*** Block opens ***

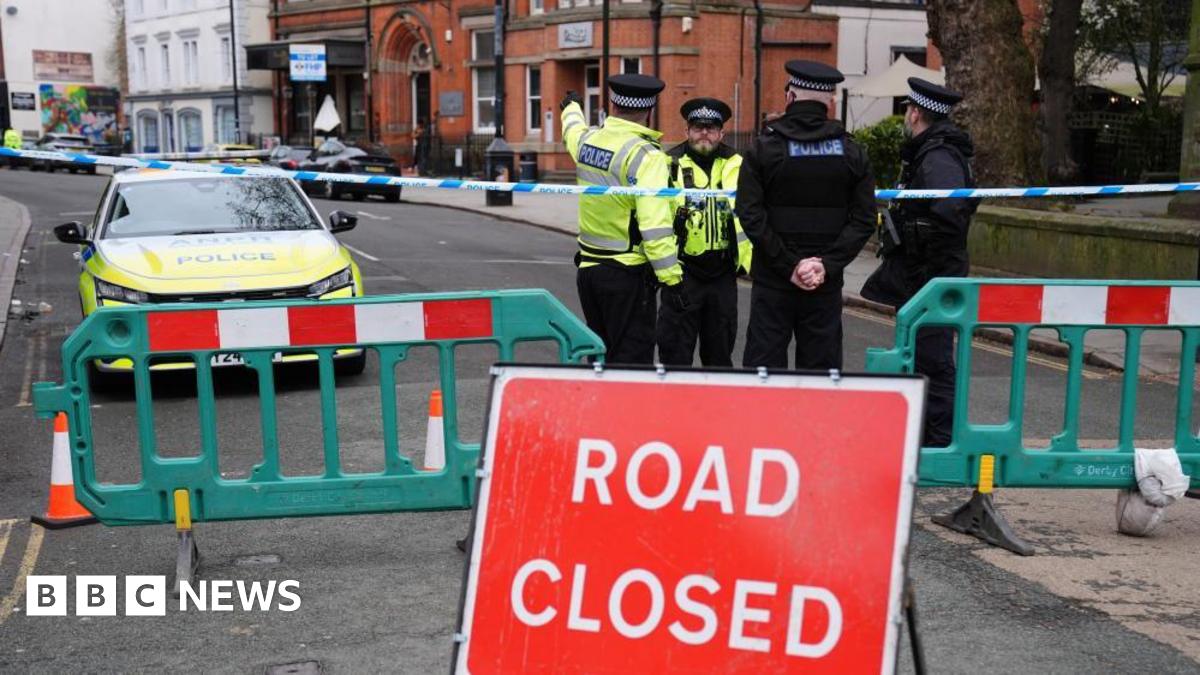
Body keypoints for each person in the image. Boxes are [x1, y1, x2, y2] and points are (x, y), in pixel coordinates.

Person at [736, 60, 876, 370]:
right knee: (820, 377)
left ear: (790, 98)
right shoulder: (853, 153)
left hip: (774, 281)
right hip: (823, 284)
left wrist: (788, 266)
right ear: (830, 102)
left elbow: (749, 214)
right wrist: (825, 265)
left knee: (764, 374)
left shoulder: (763, 149)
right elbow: (865, 219)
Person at [862, 77, 979, 447]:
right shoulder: (929, 151)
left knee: (933, 359)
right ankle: (923, 436)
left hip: (931, 277)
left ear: (914, 113)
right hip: (924, 276)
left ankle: (938, 441)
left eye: (907, 111)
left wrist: (920, 243)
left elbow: (950, 209)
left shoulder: (938, 155)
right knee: (920, 355)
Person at [560, 74, 683, 364]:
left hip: (588, 271)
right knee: (631, 364)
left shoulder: (589, 141)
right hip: (626, 275)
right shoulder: (646, 156)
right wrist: (672, 280)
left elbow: (572, 132)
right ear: (649, 112)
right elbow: (655, 226)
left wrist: (571, 108)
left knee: (600, 358)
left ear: (613, 105)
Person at [656, 97, 752, 367]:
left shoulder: (738, 163)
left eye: (711, 129)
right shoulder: (668, 163)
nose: (704, 134)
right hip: (682, 273)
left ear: (721, 133)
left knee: (720, 356)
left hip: (723, 274)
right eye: (698, 127)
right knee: (675, 355)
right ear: (687, 131)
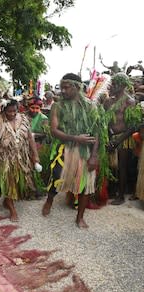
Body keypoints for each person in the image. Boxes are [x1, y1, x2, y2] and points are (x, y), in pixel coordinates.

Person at [41, 73, 102, 228]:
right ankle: (49, 200)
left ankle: (80, 217)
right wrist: (76, 138)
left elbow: (97, 133)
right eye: (62, 87)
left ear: (77, 87)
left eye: (66, 87)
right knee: (56, 175)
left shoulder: (90, 106)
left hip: (85, 151)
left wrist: (94, 155)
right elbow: (54, 130)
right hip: (64, 148)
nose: (63, 91)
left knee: (85, 183)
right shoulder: (57, 106)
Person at [0, 100, 39, 221]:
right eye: (9, 111)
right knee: (9, 182)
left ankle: (7, 201)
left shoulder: (24, 119)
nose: (12, 114)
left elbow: (30, 138)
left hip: (21, 157)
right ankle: (12, 209)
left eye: (14, 111)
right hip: (4, 158)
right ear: (4, 111)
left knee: (17, 182)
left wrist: (35, 155)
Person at [104, 73, 137, 205]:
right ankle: (111, 191)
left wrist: (118, 140)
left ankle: (121, 195)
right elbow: (104, 121)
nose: (113, 86)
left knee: (122, 167)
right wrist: (107, 137)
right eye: (113, 83)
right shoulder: (108, 101)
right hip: (110, 136)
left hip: (123, 138)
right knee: (111, 166)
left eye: (116, 83)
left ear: (123, 85)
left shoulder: (129, 101)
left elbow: (132, 125)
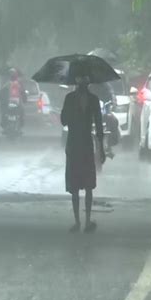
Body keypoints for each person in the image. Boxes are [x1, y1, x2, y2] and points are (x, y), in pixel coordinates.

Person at [61, 75, 105, 233]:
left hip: (73, 144)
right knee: (87, 185)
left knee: (74, 185)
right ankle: (86, 222)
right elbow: (99, 126)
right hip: (86, 144)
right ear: (89, 83)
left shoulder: (69, 98)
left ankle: (77, 221)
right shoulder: (93, 99)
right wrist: (101, 149)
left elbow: (63, 120)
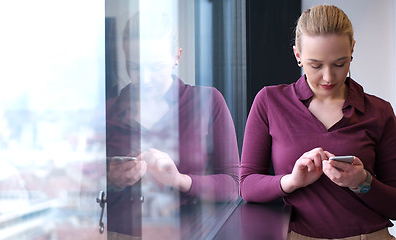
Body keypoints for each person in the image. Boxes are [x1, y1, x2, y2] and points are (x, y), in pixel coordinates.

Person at [240, 4, 396, 240]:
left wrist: (362, 182)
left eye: (339, 63)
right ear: (297, 55)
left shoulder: (379, 111)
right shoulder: (270, 102)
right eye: (316, 65)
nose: (328, 77)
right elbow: (247, 186)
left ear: (352, 50)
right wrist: (292, 181)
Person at [105, 12, 239, 239]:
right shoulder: (108, 111)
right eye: (134, 67)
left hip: (188, 233)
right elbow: (79, 191)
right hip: (118, 234)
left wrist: (178, 180)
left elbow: (233, 186)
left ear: (177, 57)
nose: (144, 79)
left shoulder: (208, 102)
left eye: (155, 67)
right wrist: (110, 178)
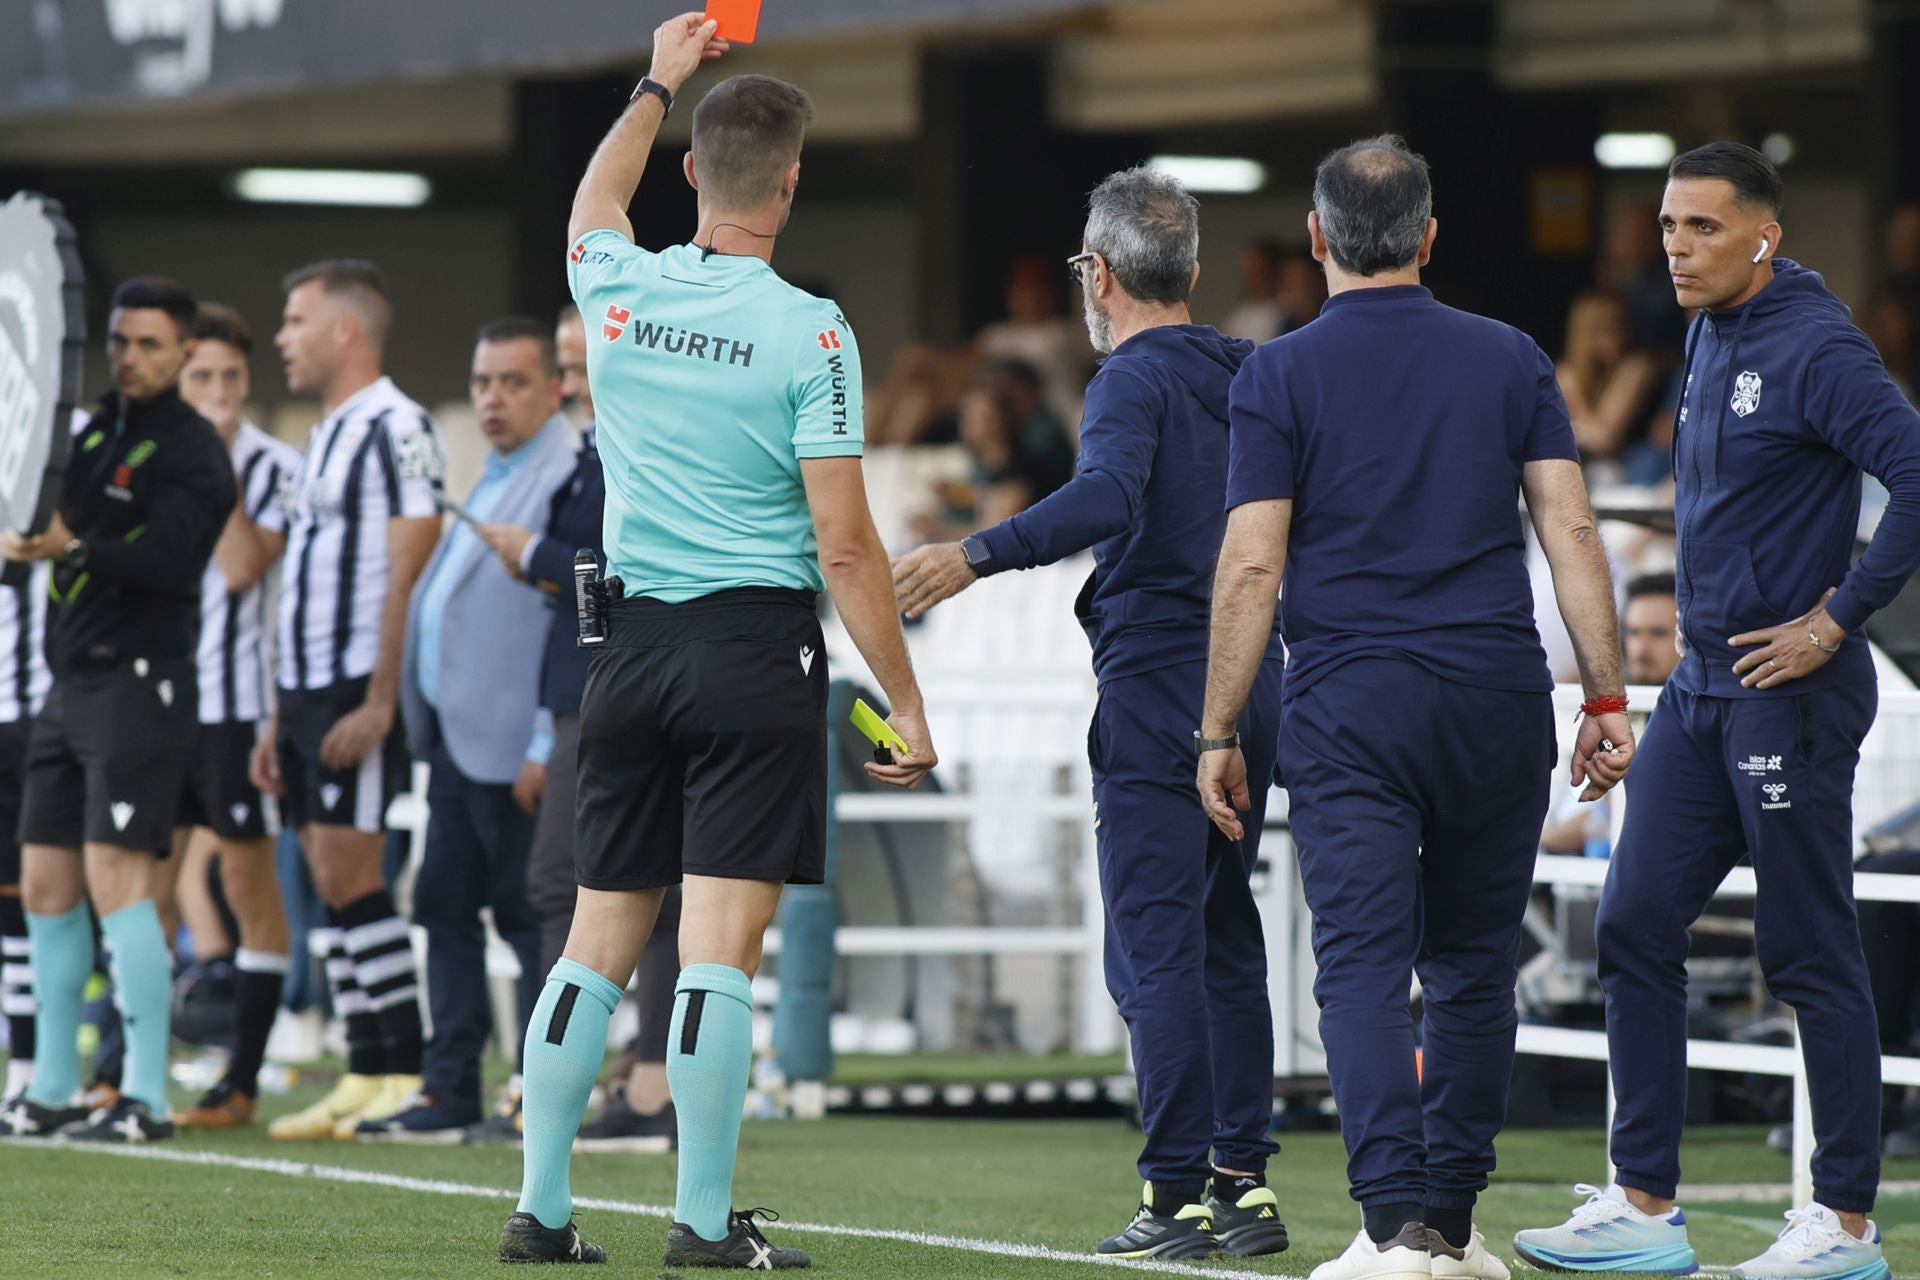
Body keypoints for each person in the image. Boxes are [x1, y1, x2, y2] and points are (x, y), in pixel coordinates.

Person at [496, 18, 937, 1268]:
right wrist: (904, 697)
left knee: (593, 942)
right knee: (719, 951)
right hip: (753, 651)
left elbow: (593, 197)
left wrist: (658, 76)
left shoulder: (620, 286)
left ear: (691, 171)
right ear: (792, 183)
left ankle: (542, 1207)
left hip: (627, 653)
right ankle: (697, 1223)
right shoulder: (815, 330)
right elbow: (847, 547)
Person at [1197, 136, 1633, 1280]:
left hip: (1353, 702)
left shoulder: (1279, 372)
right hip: (1497, 696)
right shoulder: (1510, 357)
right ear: (1429, 237)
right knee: (1475, 969)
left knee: (1359, 967)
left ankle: (1391, 1226)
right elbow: (1573, 530)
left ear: (1315, 239)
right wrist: (1603, 692)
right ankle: (1450, 1222)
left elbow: (1249, 567)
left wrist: (1217, 727)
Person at [1517, 142, 1920, 1280]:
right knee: (1634, 924)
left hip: (1788, 693)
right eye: (1666, 225)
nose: (1675, 249)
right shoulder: (1702, 328)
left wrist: (1837, 619)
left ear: (1764, 235)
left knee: (1808, 950)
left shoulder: (1821, 347)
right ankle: (1646, 1202)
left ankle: (1842, 1223)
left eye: (1701, 227)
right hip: (1697, 690)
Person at [892, 167, 1289, 1262]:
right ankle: (1243, 1188)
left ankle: (1174, 1199)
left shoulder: (1130, 378)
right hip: (1259, 678)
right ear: (1196, 271)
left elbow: (1109, 497)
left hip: (1163, 676)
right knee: (1223, 933)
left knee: (1155, 947)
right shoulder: (1253, 369)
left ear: (1098, 273)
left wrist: (974, 551)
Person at [1, 277, 237, 1141]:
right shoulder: (96, 430)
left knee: (120, 886)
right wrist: (28, 542)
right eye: (121, 342)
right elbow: (56, 529)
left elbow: (173, 562)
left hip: (141, 683)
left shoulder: (194, 449)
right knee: (44, 885)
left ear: (183, 351)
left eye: (148, 345)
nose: (130, 359)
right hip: (67, 687)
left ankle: (145, 1098)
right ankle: (51, 1087)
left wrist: (74, 547)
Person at [357, 318, 579, 1141]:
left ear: (555, 386)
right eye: (482, 382)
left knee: (528, 922)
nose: (491, 398)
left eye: (512, 381)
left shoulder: (566, 475)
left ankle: (534, 1093)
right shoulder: (496, 473)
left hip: (518, 747)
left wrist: (547, 746)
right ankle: (448, 1087)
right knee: (444, 908)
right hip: (454, 743)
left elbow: (577, 622)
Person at [473, 304, 681, 1152]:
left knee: (568, 885)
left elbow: (615, 574)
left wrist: (533, 557)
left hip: (614, 693)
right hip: (591, 695)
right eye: (560, 364)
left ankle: (592, 1087)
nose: (565, 380)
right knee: (625, 893)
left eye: (573, 358)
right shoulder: (598, 451)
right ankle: (633, 1084)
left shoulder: (629, 452)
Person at [252, 260, 445, 1142]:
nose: (282, 338)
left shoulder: (397, 425)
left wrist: (379, 700)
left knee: (353, 873)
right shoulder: (326, 434)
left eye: (294, 321)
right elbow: (297, 577)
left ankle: (398, 1067)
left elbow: (411, 564)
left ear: (343, 331)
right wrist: (273, 713)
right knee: (327, 880)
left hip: (351, 687)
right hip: (301, 691)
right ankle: (364, 1069)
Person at [169, 303, 304, 1129]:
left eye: (231, 377)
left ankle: (240, 1081)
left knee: (248, 886)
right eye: (202, 379)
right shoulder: (147, 461)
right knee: (138, 885)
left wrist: (211, 461)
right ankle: (124, 1073)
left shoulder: (275, 467)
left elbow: (248, 566)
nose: (219, 392)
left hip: (239, 710)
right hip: (156, 704)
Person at [0, 561, 50, 1113]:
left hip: (47, 718)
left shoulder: (42, 483)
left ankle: (120, 1072)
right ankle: (27, 1067)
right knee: (13, 898)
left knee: (62, 894)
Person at [1556, 291, 1663, 467]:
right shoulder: (1568, 371)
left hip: (1633, 468)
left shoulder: (1637, 366)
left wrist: (1571, 390)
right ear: (1584, 334)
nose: (1618, 335)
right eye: (1605, 328)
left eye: (1621, 325)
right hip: (1588, 467)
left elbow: (1604, 440)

*** Block closes ***

* Problem description
Out of the data above, set down the lines from the one with "left ear: (555, 386)" to the one with "right knee: (444, 908)", both included, exactly as written and with no additions.

* Solved exercise
left ear: (555, 386)
right eye: (482, 382)
left knee: (528, 922)
nose: (491, 398)
left eye: (512, 381)
left shoulder: (566, 475)
left ankle: (534, 1093)
right shoulder: (496, 473)
left hip: (518, 747)
left wrist: (547, 746)
right ankle: (448, 1087)
right knee: (444, 908)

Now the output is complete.